PROMPT — Lines below that include "Right" are the answer; copy each one.
** Opening THE INPUT block **
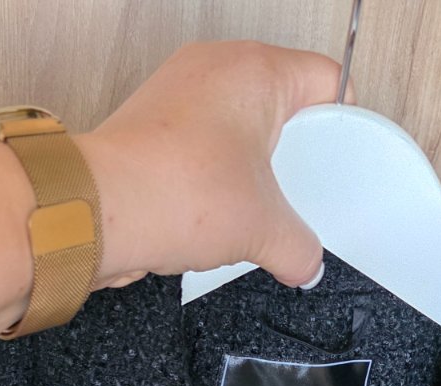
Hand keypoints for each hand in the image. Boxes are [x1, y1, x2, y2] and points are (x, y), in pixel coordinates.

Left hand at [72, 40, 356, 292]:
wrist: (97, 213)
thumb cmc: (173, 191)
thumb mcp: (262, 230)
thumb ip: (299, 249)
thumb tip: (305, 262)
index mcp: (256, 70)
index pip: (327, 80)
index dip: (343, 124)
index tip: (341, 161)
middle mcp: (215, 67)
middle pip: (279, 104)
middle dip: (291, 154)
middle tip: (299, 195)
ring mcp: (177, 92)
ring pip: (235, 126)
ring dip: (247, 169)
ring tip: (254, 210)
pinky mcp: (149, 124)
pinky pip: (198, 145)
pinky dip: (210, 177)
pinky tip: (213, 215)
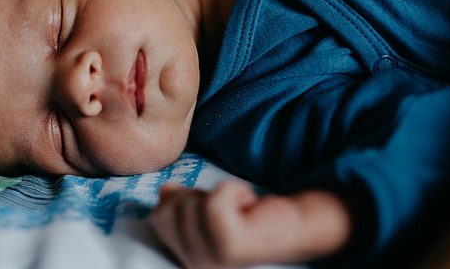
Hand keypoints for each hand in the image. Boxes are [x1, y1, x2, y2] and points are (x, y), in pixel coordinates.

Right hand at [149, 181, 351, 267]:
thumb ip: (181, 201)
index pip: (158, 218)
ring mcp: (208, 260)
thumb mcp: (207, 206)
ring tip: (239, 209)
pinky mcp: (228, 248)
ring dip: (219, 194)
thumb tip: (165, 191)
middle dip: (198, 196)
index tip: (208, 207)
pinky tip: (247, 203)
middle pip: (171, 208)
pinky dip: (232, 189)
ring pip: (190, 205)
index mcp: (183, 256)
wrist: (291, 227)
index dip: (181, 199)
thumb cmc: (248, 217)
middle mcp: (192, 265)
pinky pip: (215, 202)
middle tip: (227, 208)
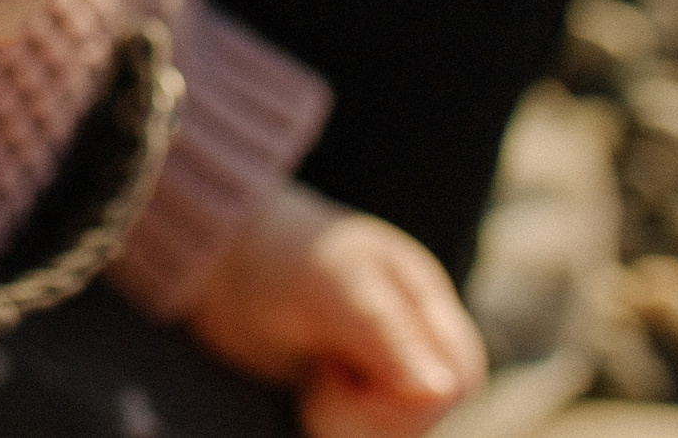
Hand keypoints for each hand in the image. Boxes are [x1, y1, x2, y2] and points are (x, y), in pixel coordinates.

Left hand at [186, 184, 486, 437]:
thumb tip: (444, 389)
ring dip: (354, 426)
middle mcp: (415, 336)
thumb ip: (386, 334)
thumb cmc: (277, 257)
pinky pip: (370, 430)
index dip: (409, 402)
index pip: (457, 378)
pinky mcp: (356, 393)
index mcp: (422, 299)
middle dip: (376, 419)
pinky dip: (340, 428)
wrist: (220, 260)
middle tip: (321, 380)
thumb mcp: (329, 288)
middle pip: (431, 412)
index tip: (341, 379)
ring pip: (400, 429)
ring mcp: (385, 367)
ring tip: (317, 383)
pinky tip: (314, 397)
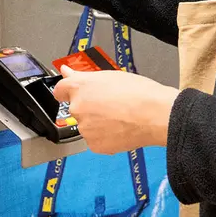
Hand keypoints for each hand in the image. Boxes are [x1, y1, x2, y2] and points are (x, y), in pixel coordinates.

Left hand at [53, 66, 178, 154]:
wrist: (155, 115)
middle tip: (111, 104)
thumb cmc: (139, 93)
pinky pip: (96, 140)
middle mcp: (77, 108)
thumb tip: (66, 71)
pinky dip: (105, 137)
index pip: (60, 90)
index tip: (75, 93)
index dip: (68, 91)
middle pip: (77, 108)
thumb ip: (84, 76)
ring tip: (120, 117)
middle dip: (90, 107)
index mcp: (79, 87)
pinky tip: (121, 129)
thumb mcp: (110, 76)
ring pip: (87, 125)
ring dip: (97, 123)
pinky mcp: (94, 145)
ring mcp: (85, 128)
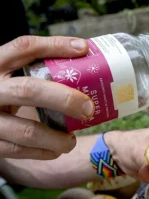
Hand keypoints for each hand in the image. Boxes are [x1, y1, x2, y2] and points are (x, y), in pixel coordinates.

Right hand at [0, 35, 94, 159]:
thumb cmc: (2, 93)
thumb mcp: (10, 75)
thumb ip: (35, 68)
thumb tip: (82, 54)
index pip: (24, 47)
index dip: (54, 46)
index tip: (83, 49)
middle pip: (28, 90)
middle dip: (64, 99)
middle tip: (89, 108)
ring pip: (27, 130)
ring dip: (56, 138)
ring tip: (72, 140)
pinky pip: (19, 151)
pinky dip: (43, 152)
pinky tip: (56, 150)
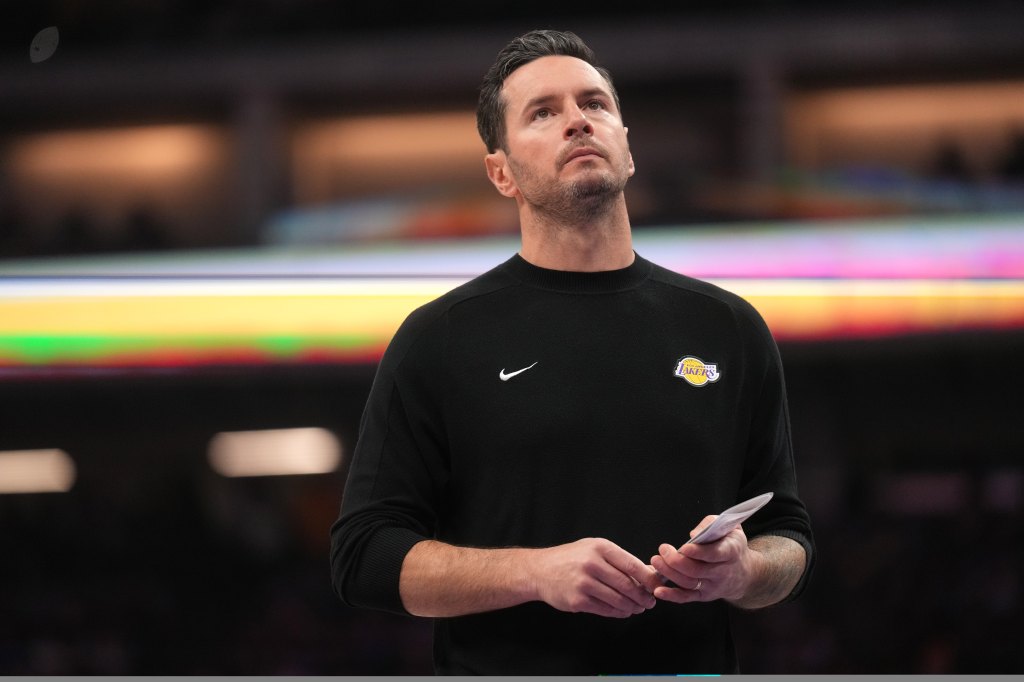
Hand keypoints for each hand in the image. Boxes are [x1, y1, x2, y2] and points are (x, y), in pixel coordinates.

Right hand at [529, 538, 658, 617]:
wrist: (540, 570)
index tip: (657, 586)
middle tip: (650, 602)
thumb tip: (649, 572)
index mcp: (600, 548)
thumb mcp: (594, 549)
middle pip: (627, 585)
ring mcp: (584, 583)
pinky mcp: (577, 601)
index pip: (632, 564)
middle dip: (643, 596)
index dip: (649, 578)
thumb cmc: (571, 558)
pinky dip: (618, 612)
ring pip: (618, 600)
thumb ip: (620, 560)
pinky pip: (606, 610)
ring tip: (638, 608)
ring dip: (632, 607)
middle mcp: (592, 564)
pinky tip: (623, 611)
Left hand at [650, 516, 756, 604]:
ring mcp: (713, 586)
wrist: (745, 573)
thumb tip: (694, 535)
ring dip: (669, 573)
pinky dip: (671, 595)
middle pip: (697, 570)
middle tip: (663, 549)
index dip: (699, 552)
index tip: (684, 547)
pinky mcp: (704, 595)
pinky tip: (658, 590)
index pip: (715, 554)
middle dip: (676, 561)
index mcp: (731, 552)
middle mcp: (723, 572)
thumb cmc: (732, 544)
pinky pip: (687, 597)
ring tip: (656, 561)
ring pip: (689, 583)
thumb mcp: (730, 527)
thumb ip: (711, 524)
** Closing THE INPUT block **
RESULT —
Right hand at [149, 181, 351, 267]:
Right hand at [0, 35, 94, 159]:
Right hand at [529, 538, 658, 617]:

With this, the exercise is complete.